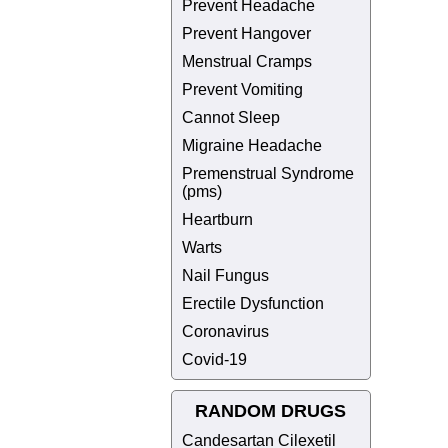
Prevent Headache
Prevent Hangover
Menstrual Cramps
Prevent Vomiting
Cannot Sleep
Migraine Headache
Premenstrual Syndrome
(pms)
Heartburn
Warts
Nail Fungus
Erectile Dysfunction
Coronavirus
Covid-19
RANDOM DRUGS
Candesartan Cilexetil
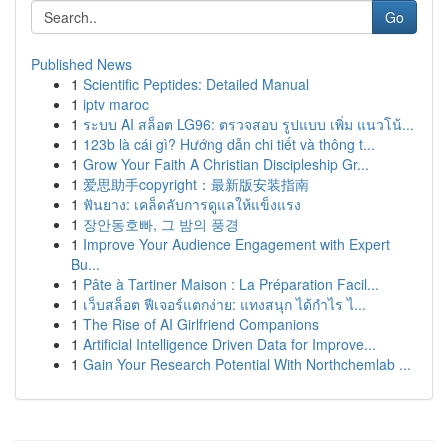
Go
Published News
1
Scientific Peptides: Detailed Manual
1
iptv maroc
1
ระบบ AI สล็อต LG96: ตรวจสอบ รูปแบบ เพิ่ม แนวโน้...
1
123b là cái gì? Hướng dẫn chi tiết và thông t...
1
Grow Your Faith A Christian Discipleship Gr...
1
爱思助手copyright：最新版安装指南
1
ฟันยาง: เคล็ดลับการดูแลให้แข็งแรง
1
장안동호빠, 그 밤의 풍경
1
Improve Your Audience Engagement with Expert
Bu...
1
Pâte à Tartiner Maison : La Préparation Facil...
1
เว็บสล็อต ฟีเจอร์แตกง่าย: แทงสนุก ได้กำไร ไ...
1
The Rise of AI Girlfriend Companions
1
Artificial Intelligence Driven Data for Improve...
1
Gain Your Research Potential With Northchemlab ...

What to do: Search the listing for the string "Improve". Copy each line where it turns up.

Solution to this task:
Improve Your Audience Engagement with Expert
Artificial Intelligence Driven Data for Improve...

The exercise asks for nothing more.